Notwithstanding, unlike those of flowers and butterflies and trees, his art needed to be handmade and from the heated breath of the kiln, glass would not birth should it ever had rainwater in its early creation.

He then caught a hush more roaring than to that of the winds. Raining was no less a golden occasion in the desert. The remnants of the lately shattered glass returned, got washed up by flood, filling the floor with soot, sand, water, and very laggardly nearing onto his barefoot toes. Delicate glass rived. Blatant. His response being “I did not break them.”

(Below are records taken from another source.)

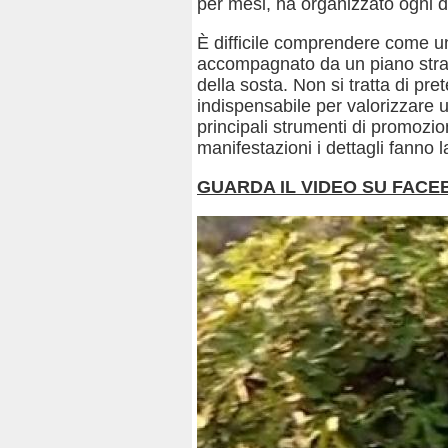
per mesi, ha organizzato ogni d
È difficile comprendere come un
accompagnato da un piano straord
della sosta. Non si tratta di pre
indispensabile per valorizzare
principali strumenti di promozion
manifestazioni i dettagli fanno l
GUARDA IL VIDEO SU FAC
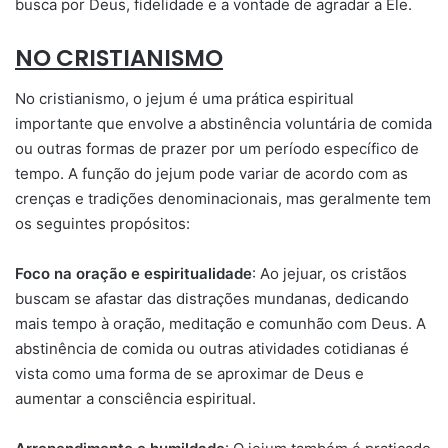
busca por Deus, fidelidade e a vontade de agradar a Ele.
NO CRISTIANISMO
No cristianismo, o jejum é uma prática espiritual
importante que envolve a abstinência voluntária de comida
ou outras formas de prazer por um período específico de
tempo. A função do jejum pode variar de acordo com as
crenças e tradições denominacionais, mas geralmente tem
os seguintes propósitos:
Foco na oração e espiritualidade
: Ao jejuar, os cristãos
buscam se afastar das distrações mundanas, dedicando
mais tempo à oração, meditação e comunhão com Deus. A
abstinência de comida ou outras atividades cotidianas é
vista como uma forma de se aproximar de Deus e
aumentar a consciência espiritual.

To become stultified under the blank curtain of a near-miss death in the war had cast the glass quality to a perfect mimicry of that inept yet ace lightning echoing a glassmaker. The way to know was clawing the sand. He did this so as to forge glass and not worry of using up every grain of sand for the wind had this obsession of replacing them. Sometimes, he’d have spiky marbles and not sometimes, seldom, he’d have a cloud of glass. And oh did it mocked him. His fist clenched much that the rum bottle went in fractions with the windowpanes, vases, other bottles, and all the miniscule blobs of misshapen glass.

Egil leapt and the sole below his charging foot pinched a shard between opened skin's flaps. His head knocked the bricked ground, more so the contrary, though it had brought him to a familiar sound of the war drums. The half stagnant slush invading his nose and mouth and his quarter of a conscious mind couldn’t do anything. In these such moments, he evades the pierce of his problems, taunting on the egress, especially when the problems grew worse.